Washington Post columnist Richard Cohen, for instance,
reminds us that Grover Norquist compared the estate tax to the Holocaust, Apartheid and communism.
Norquist referred to the supposedly specious argument that the estate tax was worth keeping because it really affected only "2 percent of Americans." He went on: "I mean, that's the morality of the Holocaust. 'Well, it's only a small percentage,' you know. I mean, it's not you. It's somebody else."

From the transcript, it seems that Gross couldn't believe her ears. "Excuse me," she interjected. "Excuse me one second. Did you just . . . compare the estate tax with the Holocaust?"

Norquist explained himself. "No, the morality that says it's okay to do something to a group because they're a small percentage of the population is the morality that says the Holocaust is okay because they didn't target everybody, just a small percentage." He went on to liken the estate tax to apartheid in the old South Africa and to the communist regime of the old East Germany.
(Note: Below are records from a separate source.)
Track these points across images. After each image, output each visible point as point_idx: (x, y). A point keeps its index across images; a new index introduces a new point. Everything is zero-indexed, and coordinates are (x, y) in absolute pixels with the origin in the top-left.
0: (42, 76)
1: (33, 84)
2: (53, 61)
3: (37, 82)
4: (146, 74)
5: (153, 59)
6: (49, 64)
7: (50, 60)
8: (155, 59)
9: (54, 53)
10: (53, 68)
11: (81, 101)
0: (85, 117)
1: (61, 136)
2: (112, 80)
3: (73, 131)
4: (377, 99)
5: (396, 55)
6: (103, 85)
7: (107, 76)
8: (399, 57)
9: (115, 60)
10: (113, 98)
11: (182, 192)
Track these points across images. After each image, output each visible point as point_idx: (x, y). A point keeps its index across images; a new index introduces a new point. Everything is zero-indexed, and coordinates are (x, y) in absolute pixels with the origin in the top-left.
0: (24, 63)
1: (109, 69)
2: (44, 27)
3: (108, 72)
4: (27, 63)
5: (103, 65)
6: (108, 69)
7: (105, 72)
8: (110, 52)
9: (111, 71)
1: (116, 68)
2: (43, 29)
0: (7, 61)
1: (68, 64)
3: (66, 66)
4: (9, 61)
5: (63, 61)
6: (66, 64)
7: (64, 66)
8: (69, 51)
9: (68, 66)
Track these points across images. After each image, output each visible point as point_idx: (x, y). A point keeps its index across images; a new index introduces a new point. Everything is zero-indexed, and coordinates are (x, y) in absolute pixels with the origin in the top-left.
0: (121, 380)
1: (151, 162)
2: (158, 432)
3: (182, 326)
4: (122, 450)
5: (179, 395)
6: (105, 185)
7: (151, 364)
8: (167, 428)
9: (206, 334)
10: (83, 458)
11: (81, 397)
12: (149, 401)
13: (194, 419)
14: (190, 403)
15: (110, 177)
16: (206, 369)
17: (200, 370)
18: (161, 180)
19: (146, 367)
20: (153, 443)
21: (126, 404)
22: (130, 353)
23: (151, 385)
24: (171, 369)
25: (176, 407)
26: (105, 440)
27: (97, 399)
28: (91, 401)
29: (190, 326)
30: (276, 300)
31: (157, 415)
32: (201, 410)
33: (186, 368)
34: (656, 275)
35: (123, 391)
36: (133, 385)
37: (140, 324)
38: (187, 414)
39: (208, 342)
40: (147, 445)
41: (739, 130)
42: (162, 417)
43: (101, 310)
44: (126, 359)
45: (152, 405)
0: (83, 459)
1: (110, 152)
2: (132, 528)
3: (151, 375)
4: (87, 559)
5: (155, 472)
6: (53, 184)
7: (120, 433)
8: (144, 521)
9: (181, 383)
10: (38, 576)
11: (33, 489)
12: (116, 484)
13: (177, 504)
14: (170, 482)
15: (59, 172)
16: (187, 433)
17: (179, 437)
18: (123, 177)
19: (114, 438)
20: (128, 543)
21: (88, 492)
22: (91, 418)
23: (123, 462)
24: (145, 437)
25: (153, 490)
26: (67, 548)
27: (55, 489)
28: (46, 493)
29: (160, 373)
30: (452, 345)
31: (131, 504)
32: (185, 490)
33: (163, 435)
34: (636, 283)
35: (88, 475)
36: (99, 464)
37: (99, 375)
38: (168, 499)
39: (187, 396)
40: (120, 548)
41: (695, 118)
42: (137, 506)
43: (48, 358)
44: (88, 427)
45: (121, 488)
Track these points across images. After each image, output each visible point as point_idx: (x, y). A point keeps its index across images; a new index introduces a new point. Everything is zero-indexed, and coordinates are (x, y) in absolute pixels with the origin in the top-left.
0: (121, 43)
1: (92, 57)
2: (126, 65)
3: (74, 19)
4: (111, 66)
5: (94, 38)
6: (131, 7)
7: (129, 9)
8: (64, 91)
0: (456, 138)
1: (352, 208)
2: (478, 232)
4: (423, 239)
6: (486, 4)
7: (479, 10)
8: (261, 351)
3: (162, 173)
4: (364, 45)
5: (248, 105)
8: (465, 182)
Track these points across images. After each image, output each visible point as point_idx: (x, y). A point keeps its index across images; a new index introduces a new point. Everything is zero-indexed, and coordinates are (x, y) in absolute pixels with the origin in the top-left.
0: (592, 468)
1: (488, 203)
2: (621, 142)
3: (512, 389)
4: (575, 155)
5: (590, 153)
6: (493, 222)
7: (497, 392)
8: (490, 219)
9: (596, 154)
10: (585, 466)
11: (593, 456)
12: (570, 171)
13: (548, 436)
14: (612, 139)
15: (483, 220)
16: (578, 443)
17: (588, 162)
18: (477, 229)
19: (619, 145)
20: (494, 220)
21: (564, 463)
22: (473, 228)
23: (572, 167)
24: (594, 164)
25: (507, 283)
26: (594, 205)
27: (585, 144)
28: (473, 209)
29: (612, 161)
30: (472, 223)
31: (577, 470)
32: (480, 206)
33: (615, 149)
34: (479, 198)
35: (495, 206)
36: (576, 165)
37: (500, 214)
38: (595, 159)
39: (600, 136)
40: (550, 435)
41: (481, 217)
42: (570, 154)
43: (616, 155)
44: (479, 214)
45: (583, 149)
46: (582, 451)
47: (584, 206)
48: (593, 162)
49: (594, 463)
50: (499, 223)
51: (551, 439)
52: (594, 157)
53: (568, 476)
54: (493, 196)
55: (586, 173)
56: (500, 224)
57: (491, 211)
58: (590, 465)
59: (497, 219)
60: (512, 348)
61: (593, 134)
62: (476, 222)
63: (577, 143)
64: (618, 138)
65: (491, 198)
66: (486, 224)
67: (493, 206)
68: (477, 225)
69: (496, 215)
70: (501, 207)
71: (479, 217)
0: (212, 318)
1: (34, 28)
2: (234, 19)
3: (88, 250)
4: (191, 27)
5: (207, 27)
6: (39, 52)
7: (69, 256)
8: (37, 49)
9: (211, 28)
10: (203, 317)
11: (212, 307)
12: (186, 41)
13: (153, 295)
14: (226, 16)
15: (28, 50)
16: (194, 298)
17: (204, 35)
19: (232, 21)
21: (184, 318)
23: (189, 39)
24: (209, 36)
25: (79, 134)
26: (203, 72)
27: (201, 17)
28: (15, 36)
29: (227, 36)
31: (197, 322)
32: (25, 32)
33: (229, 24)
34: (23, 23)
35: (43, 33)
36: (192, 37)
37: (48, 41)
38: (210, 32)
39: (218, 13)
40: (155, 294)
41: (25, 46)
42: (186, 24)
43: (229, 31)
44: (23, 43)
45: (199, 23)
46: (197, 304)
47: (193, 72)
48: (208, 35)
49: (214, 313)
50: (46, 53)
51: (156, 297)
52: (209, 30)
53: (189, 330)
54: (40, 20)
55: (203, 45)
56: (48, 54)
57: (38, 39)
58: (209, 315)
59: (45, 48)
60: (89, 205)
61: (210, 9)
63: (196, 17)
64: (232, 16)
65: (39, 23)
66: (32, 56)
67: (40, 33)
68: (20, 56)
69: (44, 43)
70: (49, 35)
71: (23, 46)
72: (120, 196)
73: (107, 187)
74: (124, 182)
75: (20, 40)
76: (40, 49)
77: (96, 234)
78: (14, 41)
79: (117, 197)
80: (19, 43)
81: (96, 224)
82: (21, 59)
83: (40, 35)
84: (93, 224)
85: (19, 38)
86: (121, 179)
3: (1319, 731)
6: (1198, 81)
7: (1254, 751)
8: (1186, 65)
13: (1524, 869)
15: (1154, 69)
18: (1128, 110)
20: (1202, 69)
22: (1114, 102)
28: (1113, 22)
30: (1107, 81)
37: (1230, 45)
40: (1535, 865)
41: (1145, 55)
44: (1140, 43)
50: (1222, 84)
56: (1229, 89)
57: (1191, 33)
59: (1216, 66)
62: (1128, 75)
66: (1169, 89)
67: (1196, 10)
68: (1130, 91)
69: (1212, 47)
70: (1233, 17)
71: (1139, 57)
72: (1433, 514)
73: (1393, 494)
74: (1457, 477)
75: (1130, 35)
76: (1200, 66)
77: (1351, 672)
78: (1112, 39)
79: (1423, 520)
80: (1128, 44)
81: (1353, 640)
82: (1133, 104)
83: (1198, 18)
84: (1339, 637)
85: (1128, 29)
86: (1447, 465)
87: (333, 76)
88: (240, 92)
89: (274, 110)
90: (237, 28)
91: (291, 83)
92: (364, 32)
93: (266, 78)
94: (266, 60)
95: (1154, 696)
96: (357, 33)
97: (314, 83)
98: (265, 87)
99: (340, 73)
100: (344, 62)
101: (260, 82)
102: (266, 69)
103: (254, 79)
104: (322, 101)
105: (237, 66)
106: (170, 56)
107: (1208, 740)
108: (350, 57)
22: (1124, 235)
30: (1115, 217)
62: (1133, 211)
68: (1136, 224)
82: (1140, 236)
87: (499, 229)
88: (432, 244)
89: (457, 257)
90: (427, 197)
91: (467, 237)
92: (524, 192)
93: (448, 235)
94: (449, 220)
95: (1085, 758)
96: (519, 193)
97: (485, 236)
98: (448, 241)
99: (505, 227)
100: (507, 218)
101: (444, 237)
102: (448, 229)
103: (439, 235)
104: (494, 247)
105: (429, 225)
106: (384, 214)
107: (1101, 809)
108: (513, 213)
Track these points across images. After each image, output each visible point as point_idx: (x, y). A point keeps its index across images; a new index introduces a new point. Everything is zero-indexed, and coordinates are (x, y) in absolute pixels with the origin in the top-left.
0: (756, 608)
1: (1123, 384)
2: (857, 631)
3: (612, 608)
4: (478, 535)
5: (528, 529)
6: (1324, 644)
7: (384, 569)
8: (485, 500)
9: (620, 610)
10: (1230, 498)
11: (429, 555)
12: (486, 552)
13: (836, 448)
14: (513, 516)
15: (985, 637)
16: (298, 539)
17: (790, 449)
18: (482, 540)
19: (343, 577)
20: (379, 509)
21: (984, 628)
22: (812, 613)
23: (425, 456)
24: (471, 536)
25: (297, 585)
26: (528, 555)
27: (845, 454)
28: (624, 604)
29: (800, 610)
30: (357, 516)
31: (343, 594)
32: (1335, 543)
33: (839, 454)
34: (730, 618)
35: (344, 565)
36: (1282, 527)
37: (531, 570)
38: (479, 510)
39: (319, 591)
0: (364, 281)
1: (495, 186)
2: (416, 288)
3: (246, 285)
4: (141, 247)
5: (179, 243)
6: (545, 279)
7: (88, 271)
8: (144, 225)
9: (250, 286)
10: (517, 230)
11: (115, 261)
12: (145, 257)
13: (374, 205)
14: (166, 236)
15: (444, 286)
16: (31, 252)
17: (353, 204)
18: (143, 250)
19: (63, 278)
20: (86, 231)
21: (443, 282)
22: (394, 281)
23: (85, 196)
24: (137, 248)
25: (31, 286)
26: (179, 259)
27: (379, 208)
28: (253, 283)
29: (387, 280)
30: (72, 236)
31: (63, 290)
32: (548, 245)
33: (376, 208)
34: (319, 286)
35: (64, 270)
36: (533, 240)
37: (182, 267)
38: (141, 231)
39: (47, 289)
How he neglected Iraq under Saddam Hussein I will never know.


Now, logically, his argument makes sense — Just because a tiny amount of people are effected doesn't make it right to persecute them (well, blacks were and are the majority in South Africa, but ...

The column goes on to state that Norquist pretty much has the ear of today's elected leaders. The actual point of the article is about how Republicans are so rabidly anti-tax (Bush?) they'll say and do anything. Difference? Elections got the Republicans there.

And then there's this. (via Counterspin)

And Rush "feminazi" Limbaugh certainly should bear some of the "credit" for all this.